Delaume, Beauvoir, Camille Laurens et tant d’autres encore. Les femmes doivent-elles s’emparer de leurs récits pour faire émerger leurs voix ? L’autofiction permet-elle de se faire entendre dans une littérature plutôt genrée au masculin historiquement ?
Il se jouerait ici une question sensible, de documentation de la condition féminine, d’écriture à partir de son vécu et son intériorité pour dire l’universel (ou l’universel d’une moitié de la population au moins).
Ce qui compte ce n’est pas tellement de raconter sa vie mais que ce qu’on raconte ait un effet sur sa vie, ou celle des autres.
Car ces récits intimes et dits impudiques dévoilent une réalité. D’autant plus quand le récit vient de personnes minoritaires ou discriminées, manière de construire une oeuvre et de donner à voir un sujet.

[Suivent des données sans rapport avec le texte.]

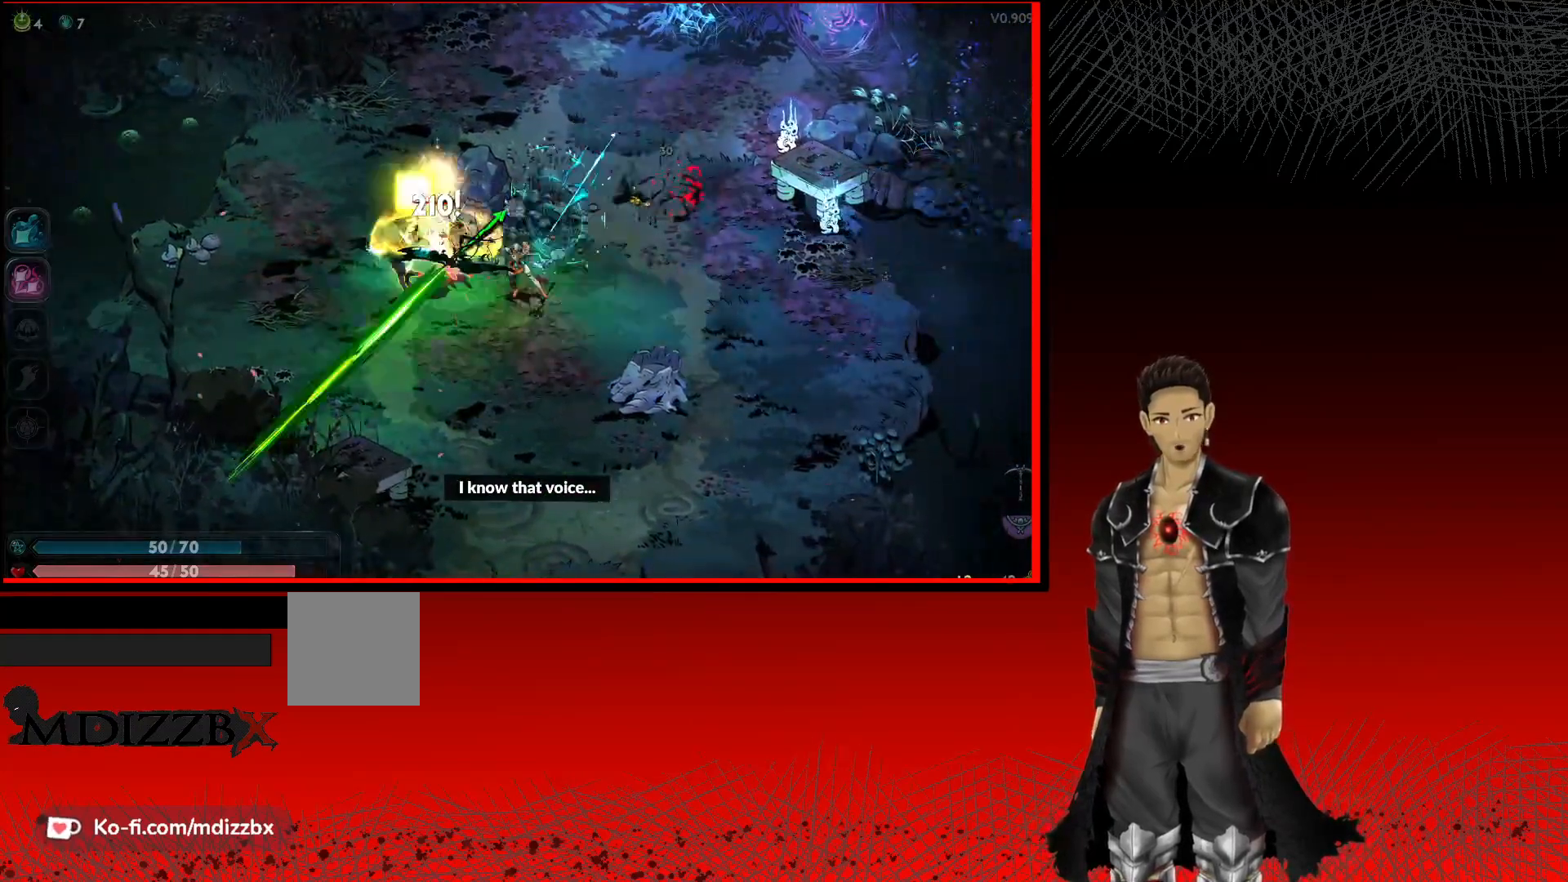
{"buttons": [], "left_stick": "left", "right_stick": "center", "events": [[33, "X", "up"], [83, "left_stick", "left"], [133, "X", "down"], [267, "X", "up"], [333, "X", "down"], [483, "X", "up"]]}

Sans oublier la dimension cathartique qui entre en jeu pour l’auteur (bien que ce ne soit pas un genre thérapeutique à proprement parler), comme pour le lecteur et la société entière.
On pense forcément en ce moment au récent Triste Tigre de Neige Sinno (que je n’ai pas encore osé lire ; pour les mêmes raisons qu’avance Margaux Brugvin ici mais j’y viendrai à mon tour). La question de l’inceste y est explorée de manière personnelle mais avec une forme et une force universelle, pour contribuer à éveiller la société à ce sujet.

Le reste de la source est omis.